Now, I actually haven't seen or read as much Pinter as I should, so this post is not about the rights or wrongs of the award. I'll merely note the fact that, as the
BBC News said,
His spare style, full of threatening silences, has given rise to the adjective "Pinteresque".
I'd say when your style gives rise to an adjective, named after you no less, that people recognize the meaning of even if they don't know your work...it can fairly be said you've had an profound effect on your field.
But again, this post is not about that. No, this is another in my series on the fascinating (to me) way the rightward blogs of the world view the arts.
Let's start with
The Right Coast, where one Tom Smith manages to out-Kerry Kerry when it comes to long-winded, redundant rambling. Quoted in toto:
Pinter wins Nobel Prize in Literature
By Tom Smith
Do you care? I don't care. All that existential yak yak bores me to tears. It's so boring, I'd rather watch a NASCAR race, and that's saying something. British lefty moral superiority also bores me senseless. I'm glad I don't live in the UK anymore, except I do miss the ale at lunch time and the sausage and eggs, even if it is a good way to get Mad Cow. I think we should just deal with the fact that sometimes life sucks, and spare ourselves the agony of sitting through a Pinter play. Sometimes life sucks. Now you know. That wasn't so bad, was it? And it didn't take the whole evening. Now there's time to go to the pub and have 2 or 4 pints of real ale. Then it turns out, life doesn't suck so much!

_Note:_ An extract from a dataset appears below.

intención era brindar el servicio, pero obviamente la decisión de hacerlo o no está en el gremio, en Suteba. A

And we should also just deal with the fact that the British left will never like us, and the left in general will never like us, because hating America is all that is left of the left. If the enemies of America advocated enslaving women and everybody else except a few pampered scholars under a wacko medieval theocracy, the left would suddenly see their point and support them. Oh, that's right, they do. They must really miss Uncle Joe. Poor things. Nothing to do but sit around giving awards to each other.
Ahem. Moving on, we find the always-delightful Michelle Malkin. To her as well, Pinter's politics and specifically his opposition to the war are more important than any so-called "literary achivement" or "contribution" he might have made.

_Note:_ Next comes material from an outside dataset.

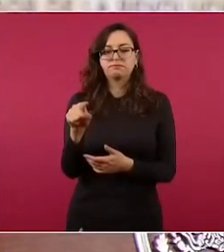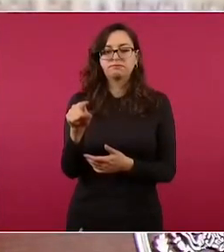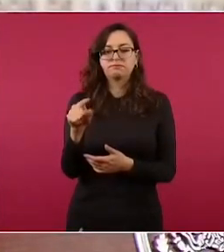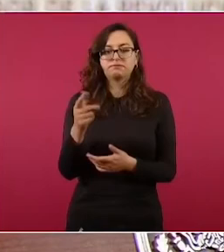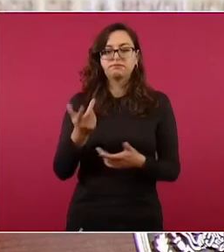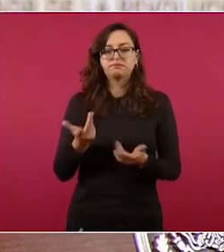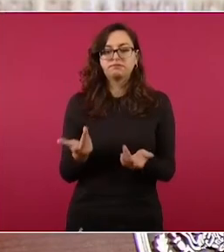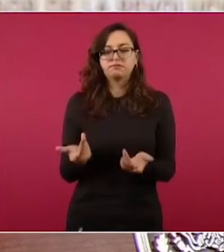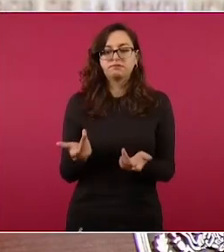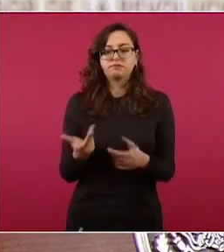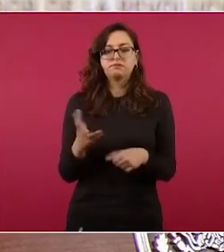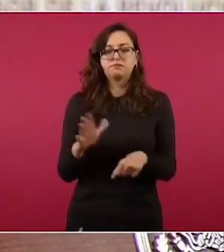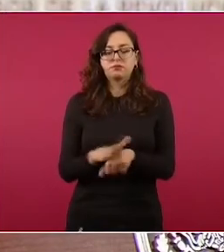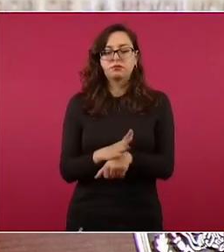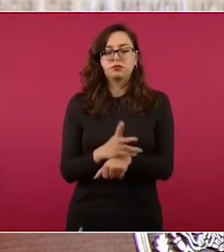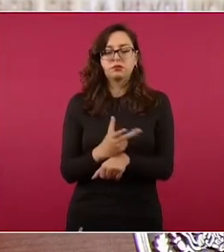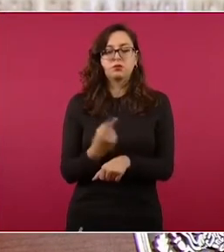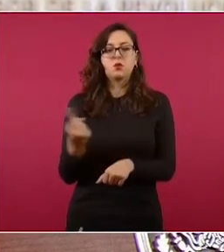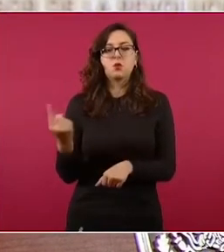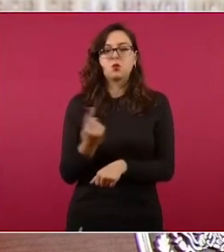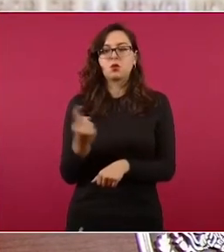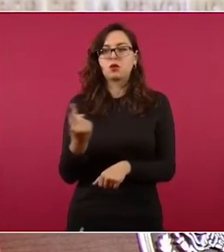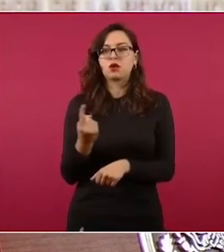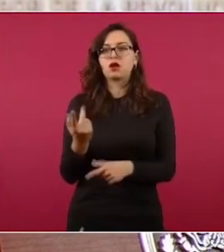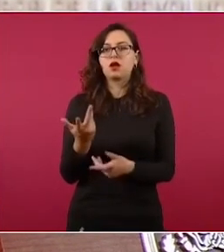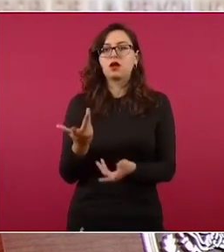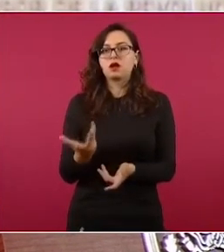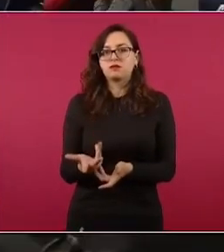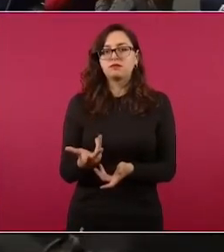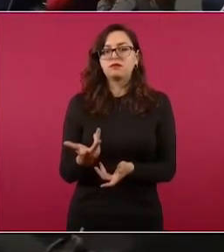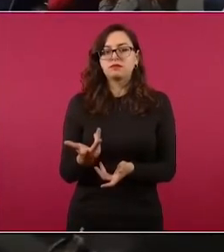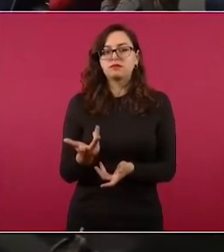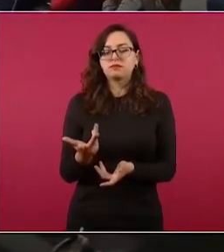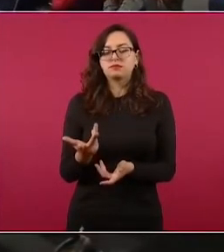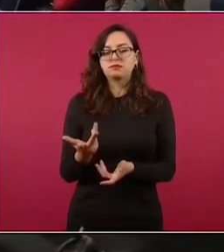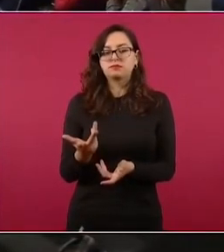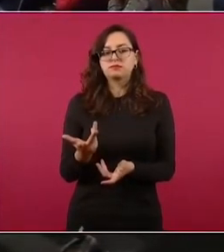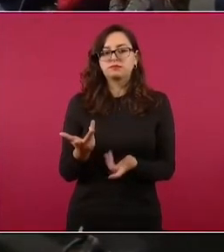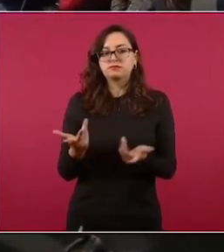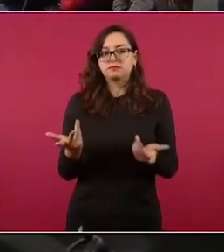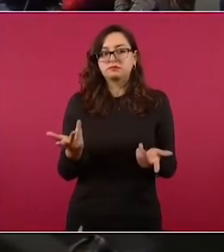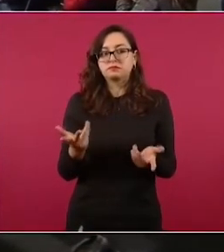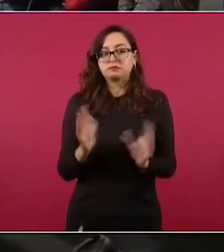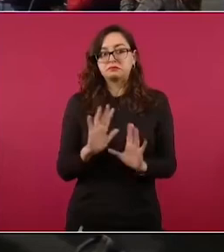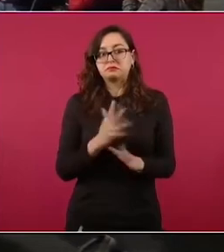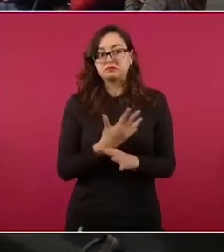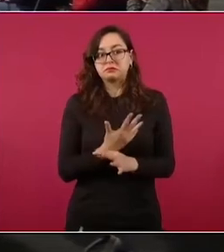porque también se afirmó de que nosotros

Funny, somehow I don't see "Malkinesque" entering any
Literary Encyclopedias any time soon. She goes on to sarcastically "praise" a poem of Pinter's, "American Football." Here's the poem as it appears on Pinter's
own website, with commentary by his biographer and Pinter himself and
here's Malkin's hysterical, tired attempt at lit-crit.
You be the judge. Personally, I find it impressive. I find it even
more impressive that, because it contains language that some would find obscene or offensive, Malkin implies that the poem is no better than those one finds in the average restroom.
She must go to a better class of restroom than I do. The graffiti I've seen scrawled in such premises rarely rises above the level of "Here I sit, broken-hearted..."
Finally, going "
Outside The Beltway," we find Steve Verdon, who manages to combine the vocabulary of a stoner with the originality of a clone. Most of his post is devoted to "me-tooing" Ms. Malkin, with the exception of the following piece of brilliance:
Harold Pinter British playwright and poet has won the Nobel Prize for Literature. The citation reads as,
"who in his plays uncovers the precipice under everyday prattle and forces entry into oppression's closed rooms"
Uhhh....what?
Go back to the bong, Steve. It's okay.
My point is this: To people like this, Pinter's
work doesn't matter. I doubt they've seen or read enough of it to be entitled to an opinion. He criticized their politics and their war (the one they support without actually fighting).
Therefore, he must be crushed. Have I mentioned lately how much dealing with Joss Whedon fans prepared me for reading the blogs of right-wingnuts?